TASK OBJECTIVE> Extend the report on credit derivatives confirmation backlogs below by writing what comes after its last sentence.

EXTRACTED TEXT>
++++++++

Mounting credit derivatives confirmation backlogs have drawn increasing public expressions of concern from regulators in Europe and the US over the past 12 months, spurring dealers into action. Mark Pelham reports.
The derivatives industry was already aware of the issue and had been working for some time on addressing default swap confirmation backlogs. Much of the work has been done under the aegis of the International Swaps and Derivatives Association (ISDA).
“The association has published a series of documents outlining timetables for tighter end-to-end processing and increased automation of bilaterally negotiated derivatives processing,” said Robert Pickel, executive director and chief executive officer at ISDA. Notably, ISDA published a consultative paper outlining its vision for a shift to full automation for the bulk of OTC products in December 2003. The paper included a target timeline for key elements of the post-trade process, which was augmented when ISDA produced implementation guidance for OTC derivatives processing automation in 2004.

++++++++

PROVIDED MATERIAL>
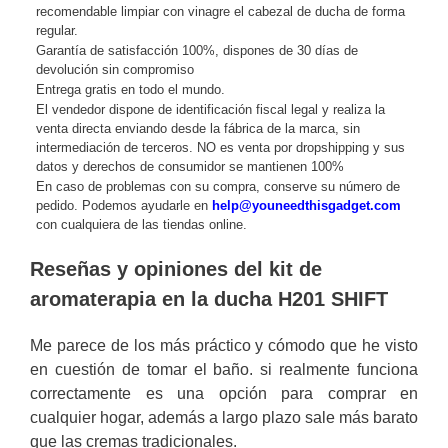
recomendable limpiar con vinagre el cabezal de ducha de forma
regular.
Garantía de satisfacción 100%, dispones de 30 días de
devolución sin compromiso
Entrega gratis en todo el mundo.
El vendedor dispone de identificación fiscal legal y realiza la
venta directa enviando desde la fábrica de la marca, sin
intermediación de terceros. NO es venta por dropshipping y sus
datos y derechos de consumidor se mantienen 100%
En caso de problemas con su compra, conserve su número de
pedido. Podemos ayudarle en
help@youneedthisgadget.com
con cualquiera de las tiendas online.
Reseñas y opiniones del kit de
aromaterapia en la ducha H201 SHIFT
Me parece de los más práctico y cómodo que he visto
en cuestión de tomar el baño. si realmente funciona
correctamente es una opción para comprar en
cualquier hogar, además a largo plazo sale más barato
que las cremas tradicionales.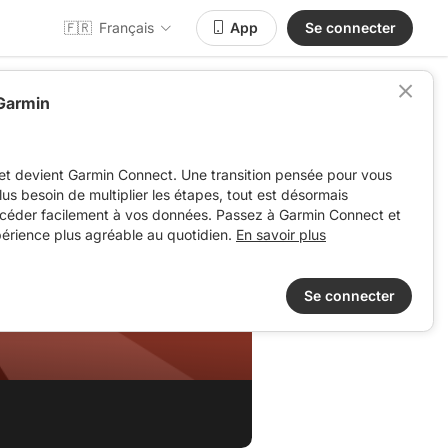
🇫🇷
Français
App
Se connecter
 Garmin
et devient Garmin Connect. Une transition pensée pour vous
 plus besoin de multiplier les étapes, tout est désormais
ccéder facilement à vos données. Passez à Garmin Connect et
périence plus agréable au quotidien.
En savoir plus
Se connecter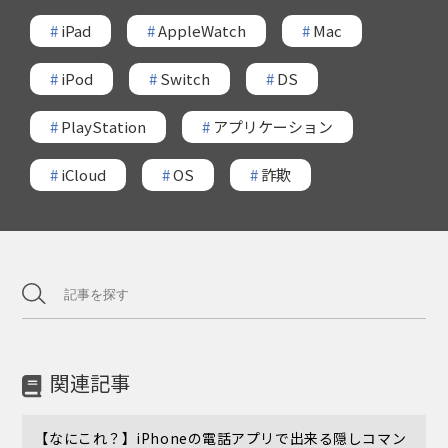
#
iPad
#
AppleWatch
#
Mac
#
iPod
#
Switch
#
DS
#
PlayStation
#
アプリケーション
#
iCloud
#
OS
#
詐欺
関連記事
【なにこれ？】iPhoneの電話アプリで出来る隠しコマン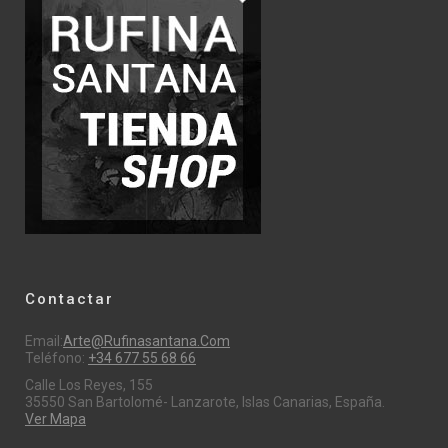
Contactar
Email:
Arte@rufinasantana.com
Teléfono:
+34 677 55 68 66
Calle Los Reyes, 155
35550 San Bartolomé- Lanzarote, Islas Canarias, España.
Ver Mapa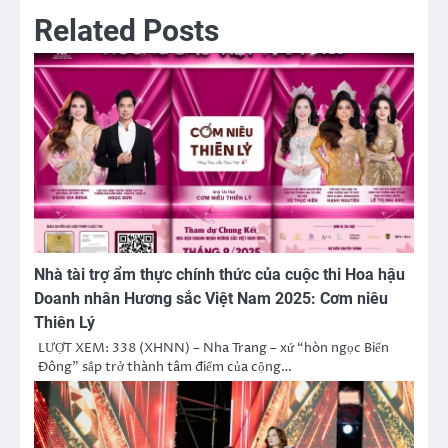
Related Posts
Nhà tài trợ ẩm thực chính thức của cuộc thi Hoa hậu
Doanh nhân Hương sắc Việt Nam 2025: Cơm niêu
Thiên Lý
LƯỢT XEM: 338 (XHNN) – Nha Trang – xứ “hòn ngọc Biển
Đông” sắp trở thành tâm điểm của cộng…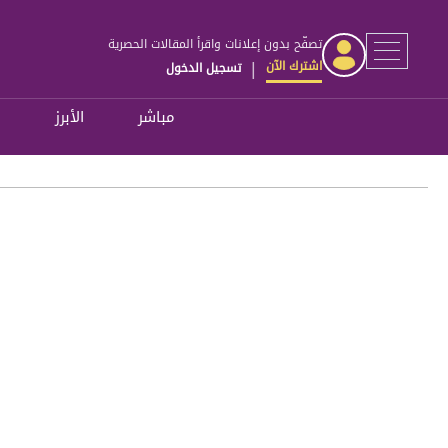
تصفّح بدون إعلانات واقرأ المقالات الحصرية
اشترك الآن
تسجيل الدخول
|
مباشر
الأبرز
ل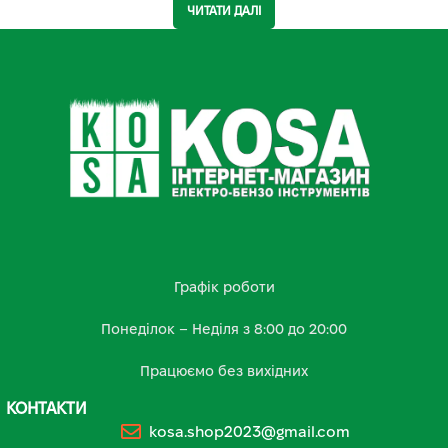
ЧИТАТИ ДАЛІ
Графік роботи
Понеділок – Неділя з 8:00 до 20:00
Працюємо без вихідних
КОНТАКТИ
kosa.shop2023@gmail.com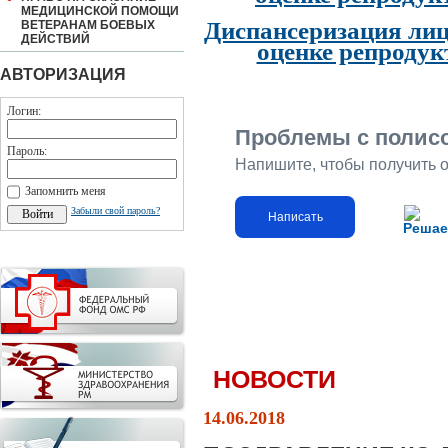
МЕДИЦИНСКОЙ ПОМОЩИ
Диспансеризация лиц
ВЕТЕРАНАМ БОЕВЫХ
ДЕЙСТВИЙ
оценке репродук
АВТОРИЗАЦИЯ
Логин:
Проблемы с полис
Пароль:
Напишите, чтобы получить 
Запомнить меня
Забыли свой пароль?
Написать
Решае
НОВОСТИ
14.06.2018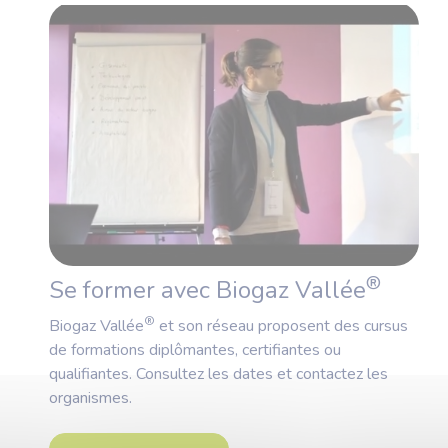
®
Se former avec Biogaz Vallée
®
Biogaz Vallée
et son réseau proposent des cursus
de formations diplômantes, certifiantes ou
qualifiantes. Consultez les dates et contactez les
organismes.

++++++++

RESPONSE TO THE TASK>
“This year,” Pickel said, “a series of high level meetings, sponsored by ISDA, has brought together business, legal and operational staff from buy and sell-side institutions of all sizes to address these issues, focusing on the increasing range of automated solutions, many of which are based on FpML [Financial Products Mark-up Language], the industry data communications standard sponsored by ISDA.”
The result of those meetings was a commitment to prioritise the resolution of credit default swap confirmation backlogs and set even more stringent goals for the industry. For example, a target was established for 70% of plain vanilla CDS trades to be automatically generated by the end of 2005.
The target would build upon the progress evidenced by ISDA’s annual operations benchmarking survey. The 2005 survey found that the automated generation of credit derivatives confirmation had increased to an average of 40% from 24% the previous year, while the number of credit derivatives confirmation backlogs dropped from an average of 17.8 business days in the 2004 Survey to 11.6 in 2005. And 68% of respondents that have not yet automated credit derivatives confirmation stated that they plan to do so in the next year.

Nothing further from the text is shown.